What’s a Parent to Do? or Nursery Rhymes are Not Just for Preschool
The weather is beautiful. Everyone wants to be outside but there is still so much learning to do! Whether we are long-time homeschoolers or we have been drafted into the position by the COVID-19 quarantine there is still reading, writing, arithmetic, science, and history to cover. When the children have lost focus and we have too, what’s a parent to do?
One of my favorite spring books is Lola Plants a Garden by Anna McQuinn, illustrated by Rosalind Beardshaw. Lola is learning nursery rhymes. She likes Mary, Mary Quite Contrary. She’s interested in the flowers and their names. Mom and Lola go to the library to research flowers, buy seeds and then plant a garden. During the wait for flowers to grow, Lola decorates her garden with crafts of silver bells and seashells. She also makes a Mary puppet. After the garden has grown she has a party for her friends in the shade of the sunflowers.

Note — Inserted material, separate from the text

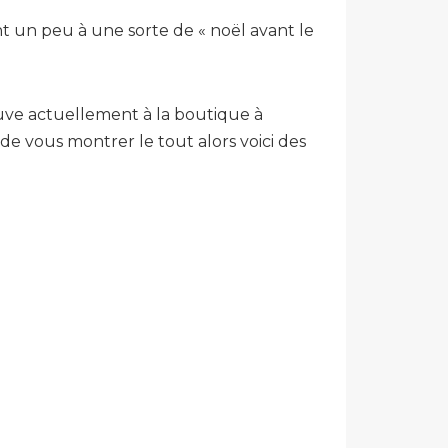
nt un peu à une sorte de « noël avant le
ouve actuellement à la boutique à
 de vous montrer le tout alors voici des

Are you getting ideas? For science – researching flowers and plant life-cycles, planting seeds, science journals? For math – laying out a garden, making crafts with simple shapes, measurement in cooking? At the end of the book, Lola writes a poem about her garden. Aha! Here’s our idea for English. Can your child write about their garden? Can they make up a simple poem? Everything in true education is intertwined just like in our lives. We mesh every feature of pigeon-holed education into one on-going experience and it often begins with research like Lola’s visit to the library. A visit to a garden center would be a good idea too, as would researching online.

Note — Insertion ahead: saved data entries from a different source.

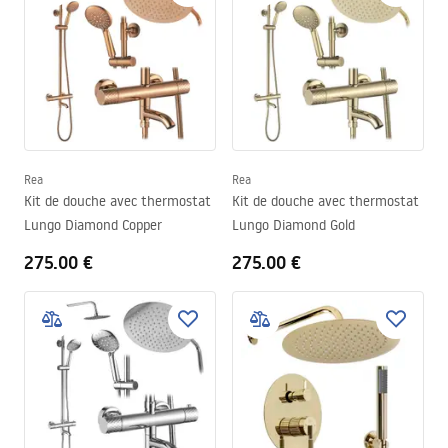
Rea
Rea
Kit de douche avec thermostat
Kit de douche avec thermostat
Lungo Diamond Copper
Lungo Diamond Gold
275.00 €
275.00 €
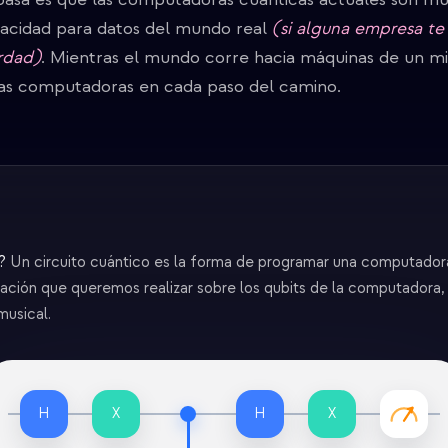
acidad para datos del mundo real
(si alguna empresa te 
erdad)
. Mientras el mundo corre hacia máquinas de un mi
as computadoras en cada paso del camino.
?
Un circuito cuántico es la forma de programar una computadora
ación que queremos realizar sobre los qubits de la computadora,
musical.
H
X
H
X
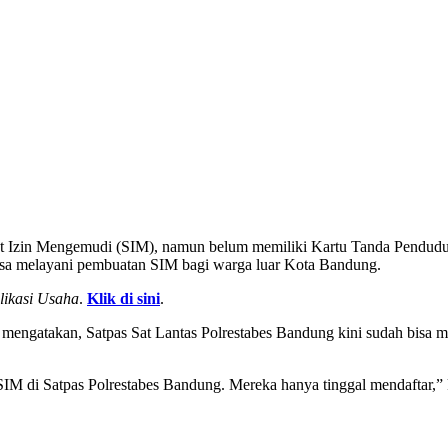
 Izin Mengemudi (SIM), namun belum memiliki Kartu Tanda Penduduk 
bisa melayani pembuatan SIM bagi warga luar Kota Bandung. ‎
likasi Usaha
.
Klik di sini
.
mengatakan, Satpas Sat Lantas Polrestabes Bandung kini sudah bisa m
 di Satpas Polrestabes Bandung. Mereka hanya tinggal mendaftar,” ka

Oh, we forgot history. I was saving history for last. When we’re all tired from a day’s work, the older children will enjoy researching the origins of Mary, Mary Quite Contrary. I’ll give a little teaser here. She’s Queen Mary I or better known as Bloody Mary. The older children, especially the boys, may want to find out what she did with “silver bells and cockle shells”. Hint: they weren’t flowers. In the meantime, they’ll be learning some important church history that may actually strengthen their faith.
So go read in the shade. Make a garden. Plan and make crafts. Then around an evening campfire tell the tales of a wicked queen and the brave Christians who defied her.